There has been a lot of buzz surrounding former Wall Street analyst Mary Meeker's recent "State of the Internet" report. In it, she outlines the rise and fall of the Wintel duopoly, indicating that it basically peaked during the Windows 98/Windows XP period and is receding to less than 35 per cent market share. In fact, when compared to iOS and Android usage rates, Wintel is at 35 per cent now!
This is somewhat misleading since we are comparing computing per se with smartphones, and we have to ask ourselves if these smartphones are indeed computers. They just so happen to be used for telecommunications, but the desktop computer is also used for telecommunications. The main difference is that one is portable and the other is not. Another difference is power.

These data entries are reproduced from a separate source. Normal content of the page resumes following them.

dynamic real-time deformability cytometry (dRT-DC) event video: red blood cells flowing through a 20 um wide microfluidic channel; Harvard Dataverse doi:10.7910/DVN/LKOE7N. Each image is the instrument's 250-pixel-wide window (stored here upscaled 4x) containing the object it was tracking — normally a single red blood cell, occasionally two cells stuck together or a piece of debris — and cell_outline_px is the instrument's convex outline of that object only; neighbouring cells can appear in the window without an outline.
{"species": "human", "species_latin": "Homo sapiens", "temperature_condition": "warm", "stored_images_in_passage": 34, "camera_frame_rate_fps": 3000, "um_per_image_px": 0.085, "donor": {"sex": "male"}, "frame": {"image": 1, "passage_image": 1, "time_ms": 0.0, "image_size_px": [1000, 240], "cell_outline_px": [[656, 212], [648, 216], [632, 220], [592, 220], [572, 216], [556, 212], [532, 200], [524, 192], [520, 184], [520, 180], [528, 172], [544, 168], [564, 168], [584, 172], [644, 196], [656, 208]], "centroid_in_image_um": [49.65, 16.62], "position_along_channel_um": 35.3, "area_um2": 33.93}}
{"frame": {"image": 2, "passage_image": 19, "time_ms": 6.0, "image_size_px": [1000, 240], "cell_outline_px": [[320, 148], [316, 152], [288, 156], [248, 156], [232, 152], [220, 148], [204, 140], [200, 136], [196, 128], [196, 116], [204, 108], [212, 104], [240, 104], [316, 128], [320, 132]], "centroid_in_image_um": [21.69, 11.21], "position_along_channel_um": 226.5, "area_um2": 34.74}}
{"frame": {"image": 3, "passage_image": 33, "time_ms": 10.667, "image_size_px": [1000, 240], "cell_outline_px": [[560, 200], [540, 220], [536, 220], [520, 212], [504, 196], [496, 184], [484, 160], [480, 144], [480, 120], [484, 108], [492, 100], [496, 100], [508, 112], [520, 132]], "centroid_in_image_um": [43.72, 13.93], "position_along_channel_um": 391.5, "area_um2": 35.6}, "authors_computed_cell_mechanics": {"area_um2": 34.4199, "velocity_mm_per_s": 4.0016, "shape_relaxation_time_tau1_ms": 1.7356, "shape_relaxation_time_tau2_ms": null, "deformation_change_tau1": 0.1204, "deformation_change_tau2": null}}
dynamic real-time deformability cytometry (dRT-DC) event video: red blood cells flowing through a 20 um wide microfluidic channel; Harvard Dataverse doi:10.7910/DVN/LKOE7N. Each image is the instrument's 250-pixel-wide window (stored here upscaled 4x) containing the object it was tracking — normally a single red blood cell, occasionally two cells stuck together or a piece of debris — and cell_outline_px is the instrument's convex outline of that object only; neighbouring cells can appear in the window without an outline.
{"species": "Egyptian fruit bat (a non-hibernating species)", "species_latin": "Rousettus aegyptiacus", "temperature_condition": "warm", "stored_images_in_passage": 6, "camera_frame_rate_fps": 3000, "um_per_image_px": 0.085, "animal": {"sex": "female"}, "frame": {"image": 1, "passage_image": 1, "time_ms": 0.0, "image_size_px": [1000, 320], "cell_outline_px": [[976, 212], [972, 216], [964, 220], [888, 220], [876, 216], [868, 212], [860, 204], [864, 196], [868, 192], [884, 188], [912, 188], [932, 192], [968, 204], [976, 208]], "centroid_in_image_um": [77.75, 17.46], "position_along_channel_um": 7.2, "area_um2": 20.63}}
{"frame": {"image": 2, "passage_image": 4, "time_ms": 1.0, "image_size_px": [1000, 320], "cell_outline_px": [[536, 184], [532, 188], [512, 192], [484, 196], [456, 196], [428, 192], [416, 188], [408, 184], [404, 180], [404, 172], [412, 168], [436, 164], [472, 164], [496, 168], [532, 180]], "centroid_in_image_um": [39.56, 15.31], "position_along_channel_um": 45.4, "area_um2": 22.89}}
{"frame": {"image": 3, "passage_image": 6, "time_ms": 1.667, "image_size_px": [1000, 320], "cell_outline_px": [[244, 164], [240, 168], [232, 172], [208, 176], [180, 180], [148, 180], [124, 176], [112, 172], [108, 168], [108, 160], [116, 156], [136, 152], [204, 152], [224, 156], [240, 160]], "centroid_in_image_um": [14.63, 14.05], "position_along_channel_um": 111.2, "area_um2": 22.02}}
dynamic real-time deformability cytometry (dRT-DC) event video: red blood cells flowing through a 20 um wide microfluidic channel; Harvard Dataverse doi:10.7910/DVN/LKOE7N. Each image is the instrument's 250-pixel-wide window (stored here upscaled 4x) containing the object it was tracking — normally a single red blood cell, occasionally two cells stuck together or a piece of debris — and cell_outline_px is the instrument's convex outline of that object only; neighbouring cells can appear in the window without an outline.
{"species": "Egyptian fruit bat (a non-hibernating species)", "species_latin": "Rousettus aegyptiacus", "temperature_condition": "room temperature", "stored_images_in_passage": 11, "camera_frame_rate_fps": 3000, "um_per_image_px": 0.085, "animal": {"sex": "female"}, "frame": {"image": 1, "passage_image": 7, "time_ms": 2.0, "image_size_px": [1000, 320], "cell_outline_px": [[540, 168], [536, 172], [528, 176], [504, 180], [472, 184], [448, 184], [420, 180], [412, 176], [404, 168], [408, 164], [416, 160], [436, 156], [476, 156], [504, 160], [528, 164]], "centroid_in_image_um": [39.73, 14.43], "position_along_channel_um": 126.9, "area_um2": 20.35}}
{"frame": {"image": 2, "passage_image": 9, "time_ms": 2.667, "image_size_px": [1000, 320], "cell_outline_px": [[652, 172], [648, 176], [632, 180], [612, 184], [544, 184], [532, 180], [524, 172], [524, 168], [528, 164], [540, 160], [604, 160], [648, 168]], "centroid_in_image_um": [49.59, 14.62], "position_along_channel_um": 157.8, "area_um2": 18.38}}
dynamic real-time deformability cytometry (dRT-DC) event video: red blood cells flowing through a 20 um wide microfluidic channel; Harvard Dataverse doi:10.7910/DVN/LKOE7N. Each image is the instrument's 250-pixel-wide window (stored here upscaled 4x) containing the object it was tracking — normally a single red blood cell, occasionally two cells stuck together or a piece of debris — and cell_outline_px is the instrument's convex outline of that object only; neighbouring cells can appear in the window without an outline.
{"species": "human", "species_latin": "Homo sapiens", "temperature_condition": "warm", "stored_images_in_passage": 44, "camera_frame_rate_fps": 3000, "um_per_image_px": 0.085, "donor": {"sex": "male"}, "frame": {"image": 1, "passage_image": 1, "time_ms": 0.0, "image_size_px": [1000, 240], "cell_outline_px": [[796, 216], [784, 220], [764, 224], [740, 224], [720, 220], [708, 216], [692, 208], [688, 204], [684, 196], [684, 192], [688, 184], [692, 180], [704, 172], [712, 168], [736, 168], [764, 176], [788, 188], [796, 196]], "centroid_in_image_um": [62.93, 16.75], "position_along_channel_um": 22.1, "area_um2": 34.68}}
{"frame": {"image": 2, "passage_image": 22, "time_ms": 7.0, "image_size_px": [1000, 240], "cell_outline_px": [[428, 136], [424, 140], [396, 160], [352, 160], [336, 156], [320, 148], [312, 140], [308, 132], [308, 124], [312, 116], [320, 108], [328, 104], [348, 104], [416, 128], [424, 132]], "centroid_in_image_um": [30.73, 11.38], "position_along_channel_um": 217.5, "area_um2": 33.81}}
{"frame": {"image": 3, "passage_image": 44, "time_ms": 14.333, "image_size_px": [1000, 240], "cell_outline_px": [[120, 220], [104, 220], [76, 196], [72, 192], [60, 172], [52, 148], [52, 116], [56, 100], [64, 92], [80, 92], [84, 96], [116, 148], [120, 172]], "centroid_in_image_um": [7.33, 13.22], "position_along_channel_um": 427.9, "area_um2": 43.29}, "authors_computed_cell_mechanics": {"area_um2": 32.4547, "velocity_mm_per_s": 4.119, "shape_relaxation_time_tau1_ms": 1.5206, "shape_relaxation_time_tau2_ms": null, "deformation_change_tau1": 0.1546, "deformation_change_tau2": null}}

The handheld smartphone is a gutless wonder compared with the desktop machine, but it can run a browser, some apps, and interactive maps.
This whole discussion is now entering the realm of philosophy. The idea that we'd one day have pocket computers goes back to the 1970s and over the last 20 years, numerous attempts were made to create pure pocket computers without the phone capabilities. The Palm Pilot is the most notable example.
When the first serious smartphones were invented by Microsoft and others, it was obvious that the pocket computer and the smartphone would come together in one package. The real breakthrough came when Apple reimagined the product in a new and compelling way, which became the standard way of seeing the device.
But at what point can we call the modern smartphone a computer? What we have is a touchscreen phone that has cloud access and can run some basic code called "apps." More and more people prefer using the diminutive machine to surf the web via a data plan or local Wi-Fi. It's even become acceptable to have these devices at the dinner table so that someone can consult Wikipedia during a meal without seeming rude. Phone etiquette has gone from "no cell phones" to no problem.
But I digress. The subject at hand is whether these things are computers and whether they are comparable to what I'm typing this column on right now: A powerful multi-core machine with 3TB of storage, 16GB of main memory, and two 27in monitors.
I think the argument can be made that the smartphone is in the same market as the desktop computer if we look at computing history beginning with the SOL-20 and Apple II, continuing with the TRS-80, the Amiga, and everything onward.
One of the most successful machines ever was the TRS-80. There were a slew of competitive machines in this era. We had the Commodore PET, for example, and eventually the Commodore 64. Take any of these early machines and compare them to the modern day smartphone. Is the iPhone more powerful than the Apple II, for example?
Well, it can do a lot more than the Apple II could. The onscreen keyboard is at least as good as the model found on a Commodore PET, as are the games.
From an historical perspective, the comparison is valid; it is only the nomenclature that fools us into thinking otherwise. If the smartphone was re-branded as a pocket computer with calling capabilities, the comparison would be easier to make.
Slide 24 of 88 in Meeker's report makes it apparent that the smart move for Google, in particular, would be to create a desktop computer OS that pushes Microsoft out of the picture completely.
Apple has considered pushing iOS onto its Mac line, but that's similar to Microsoft's decision to turn Windows 8 into a giant smartphone OS running on a desktop. It doesn't work. The Google Android code, however, might be more adaptable and practical.
We'll have to see how all this pans out. Whatever the case, it's apparent that things are changing. But take note on Meeker's chart: If things are reversing for Microsoft, will the right side of the chart eventually reflect the left side? That will mean more options than just iOS and Android. Perhaps we have no idea of what's to come.